Du phylactère à la syntaxe tabulaire

 

Cela dit, ce brouillage de la frontière entre vignette et récitatif, puis vignette et support, se transpose également d’une certaine manière dans l’espace du phylactère, qui, comme nous l’avons vu dans Annie Sullivan and The Trials of Hellen Keller, peut élargir sa stricte nature textuelle pour acquérir une fonction énonciative. Dans Tamara Drewe, cette énonciation peut se faire au moyen d’une syntaxe plus élaborée : pour ainsi dire, c’est le support bande dessinée qui peut y être énoncé, le phylactère pouvant y être envisagé de la même manière que la planche.

Dans la planche en figure 7, où Tamara rencontre son prochain amant, Ben Sargeant, ex-batteur du groupe rock Swipe, le second phylactère de pensée de Tamara est constitué, ainsi que la planche, de collages. D’une part, ce phylactère présente une juxtaposition d’une vignette de texte et de photos à la manière d’un strip ; d’autre part, la texture de fond de la bande verticale à gauche semble mimer le liège d’un babillard ou le grain d’une page de scrapbook sur lequel seraient épinglées ou collées coupure de presse et images de couverture d’albums. Il est aussi intéressant de constater que cette bande verticale semble se poser en relation avec l’ensemble des cases à sa gauche, comme une extension des pensées de Tamara. Bref, ces deux espaces constituent en quelque sorte des mises en abyme du procédé à l’œuvre dans l’album, soit de collecter des images issus de supports différents, et l’on constate en outre que ce sont ici phylactère de pensée, case et strip qui paraissent posés comme équivalents.

La planche en figure 8 montre quant à elle ce rapport d’équivalence s’affirmer de manière encore plus radicale : ici, c’est la bande dessinée en tant que forme d’énonciation qui est mise en abyme à l’intérieur d’un phylactère de pensée.

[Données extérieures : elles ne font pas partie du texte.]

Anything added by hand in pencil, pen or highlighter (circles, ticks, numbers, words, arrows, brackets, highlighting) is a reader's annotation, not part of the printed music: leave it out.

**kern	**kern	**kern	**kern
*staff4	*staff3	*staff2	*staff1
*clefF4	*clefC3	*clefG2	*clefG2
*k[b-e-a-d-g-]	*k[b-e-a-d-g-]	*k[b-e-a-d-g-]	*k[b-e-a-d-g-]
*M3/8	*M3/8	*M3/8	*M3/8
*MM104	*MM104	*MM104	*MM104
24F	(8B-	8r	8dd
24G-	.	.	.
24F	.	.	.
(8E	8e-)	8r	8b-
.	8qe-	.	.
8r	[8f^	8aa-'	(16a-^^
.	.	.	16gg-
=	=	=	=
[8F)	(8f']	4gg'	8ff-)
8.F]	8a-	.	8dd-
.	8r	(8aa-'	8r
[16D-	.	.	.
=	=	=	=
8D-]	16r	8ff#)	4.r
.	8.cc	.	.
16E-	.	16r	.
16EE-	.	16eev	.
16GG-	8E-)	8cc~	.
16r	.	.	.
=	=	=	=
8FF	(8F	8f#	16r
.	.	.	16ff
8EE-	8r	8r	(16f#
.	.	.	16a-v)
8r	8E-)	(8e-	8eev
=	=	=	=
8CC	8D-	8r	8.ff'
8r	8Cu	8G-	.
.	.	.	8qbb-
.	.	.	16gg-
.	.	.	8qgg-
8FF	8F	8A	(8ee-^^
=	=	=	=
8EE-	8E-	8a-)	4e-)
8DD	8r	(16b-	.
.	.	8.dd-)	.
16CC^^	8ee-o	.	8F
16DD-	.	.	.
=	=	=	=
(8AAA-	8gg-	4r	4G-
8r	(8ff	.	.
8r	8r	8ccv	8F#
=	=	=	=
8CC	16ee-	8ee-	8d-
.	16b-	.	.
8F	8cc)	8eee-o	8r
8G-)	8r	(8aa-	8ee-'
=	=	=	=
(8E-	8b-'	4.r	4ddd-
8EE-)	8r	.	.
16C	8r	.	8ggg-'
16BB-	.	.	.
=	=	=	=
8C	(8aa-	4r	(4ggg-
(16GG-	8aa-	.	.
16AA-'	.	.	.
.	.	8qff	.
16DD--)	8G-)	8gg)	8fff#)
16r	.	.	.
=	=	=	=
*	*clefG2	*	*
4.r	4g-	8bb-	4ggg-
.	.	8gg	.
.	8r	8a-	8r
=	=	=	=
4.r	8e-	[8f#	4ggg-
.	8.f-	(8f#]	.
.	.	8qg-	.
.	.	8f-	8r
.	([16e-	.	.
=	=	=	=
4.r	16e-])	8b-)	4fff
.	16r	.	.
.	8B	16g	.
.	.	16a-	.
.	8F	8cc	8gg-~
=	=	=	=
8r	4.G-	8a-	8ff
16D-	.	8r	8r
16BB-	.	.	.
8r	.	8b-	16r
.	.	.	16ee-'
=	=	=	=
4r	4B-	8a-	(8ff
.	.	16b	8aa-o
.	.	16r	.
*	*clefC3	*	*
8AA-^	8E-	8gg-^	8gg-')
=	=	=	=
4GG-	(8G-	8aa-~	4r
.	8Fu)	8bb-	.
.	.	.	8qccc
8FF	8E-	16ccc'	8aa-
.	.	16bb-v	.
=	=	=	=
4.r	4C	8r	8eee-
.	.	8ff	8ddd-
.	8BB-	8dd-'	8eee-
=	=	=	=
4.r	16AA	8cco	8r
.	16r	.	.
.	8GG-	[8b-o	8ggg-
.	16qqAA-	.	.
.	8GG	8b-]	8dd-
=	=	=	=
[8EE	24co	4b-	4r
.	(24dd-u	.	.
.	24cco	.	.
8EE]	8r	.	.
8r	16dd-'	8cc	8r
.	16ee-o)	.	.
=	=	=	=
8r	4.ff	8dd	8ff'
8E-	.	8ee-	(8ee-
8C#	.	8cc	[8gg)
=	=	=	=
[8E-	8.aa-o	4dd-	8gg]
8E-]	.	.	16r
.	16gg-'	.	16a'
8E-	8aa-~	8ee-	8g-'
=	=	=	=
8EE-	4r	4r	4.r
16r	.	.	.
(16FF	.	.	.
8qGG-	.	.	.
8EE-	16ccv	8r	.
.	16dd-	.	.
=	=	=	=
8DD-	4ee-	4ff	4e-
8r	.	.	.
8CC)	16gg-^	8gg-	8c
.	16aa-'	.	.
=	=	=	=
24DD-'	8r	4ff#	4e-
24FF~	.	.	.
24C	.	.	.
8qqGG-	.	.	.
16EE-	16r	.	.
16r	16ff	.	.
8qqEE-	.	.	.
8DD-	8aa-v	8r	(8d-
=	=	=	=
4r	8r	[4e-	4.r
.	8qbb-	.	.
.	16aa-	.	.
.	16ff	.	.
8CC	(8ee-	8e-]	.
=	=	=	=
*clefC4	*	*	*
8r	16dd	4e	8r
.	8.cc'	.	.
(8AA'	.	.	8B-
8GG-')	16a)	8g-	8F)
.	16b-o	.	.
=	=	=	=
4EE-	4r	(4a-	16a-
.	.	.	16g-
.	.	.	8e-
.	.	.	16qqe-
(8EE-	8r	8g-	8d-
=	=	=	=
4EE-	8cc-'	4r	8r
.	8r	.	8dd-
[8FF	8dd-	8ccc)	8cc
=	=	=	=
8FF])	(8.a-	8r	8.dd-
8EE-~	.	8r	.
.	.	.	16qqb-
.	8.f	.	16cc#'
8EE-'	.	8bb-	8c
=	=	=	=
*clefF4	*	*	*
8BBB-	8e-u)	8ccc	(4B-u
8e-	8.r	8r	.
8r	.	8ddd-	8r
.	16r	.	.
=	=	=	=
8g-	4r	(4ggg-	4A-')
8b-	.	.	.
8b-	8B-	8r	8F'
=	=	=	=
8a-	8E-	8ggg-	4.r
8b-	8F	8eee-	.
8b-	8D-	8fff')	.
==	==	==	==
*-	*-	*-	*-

Lorsque Nicholas se remémore sa première rencontre avec Tamara, alors « publicity girl » remplaçante, un phylactère de pensée vient carrément subtiliser l’espace de la planche, puisqu’il en contient lui-même une, dans lequel Nicholas s’offre – pour une fois – le luxe de la narration. Ce procédé est à nouveau utilisé quelques pages plus loin, où un phylactère de pensée contient cette fois trois planches, au centre des deux dernières étant d’ailleurs collée la coupure d’une des chroniques de Tamara, qui porte justement sur la scène dans laquelle elle est incluse, telle une double mise en abyme énonciative.

Bref, en assimilant textes et images issus de différents supports à des vignettes, Simmonds réussit à mettre en scène le conflit de la diversité des moyens d’écriture et des interfaces de communication en lui proposant une solution structurelle unifiée, soit en envisageant l’espace tabulaire, la planche, en tant qu’espace de collage – le phylactère de pensée étant de surcroît envisagé de la même manière que la planche.

Plus largement, les remises en question de la frontière texte/image dans ces deux albums catalysent le constat que la stricte question vocale, en référence à l’invention d’Edison, ne saurait à elle seule rendre compte du levier énonciatif que constitue le phylactère. En effet, ce dernier devient plus largement un espace d’énonciation, où, en plus du texte, peuvent finalement être enchâssés l’un ou l’autre des constituants de la bande dessinée : signes, images, cases, voire planches. En termes syntaxiques, nous pourrions dire que le phylactère peut acquérir dans la case la fonction de subordonnant, ce mot-outil qui permet d’enchâsser une phrase dans une autre – la syntaxe nous apprenant par ailleurs que ce principe est récursif, ce procédé pouvant se répéter à l’infini… Voilà qui laisserait entrevoir bien des vertiges.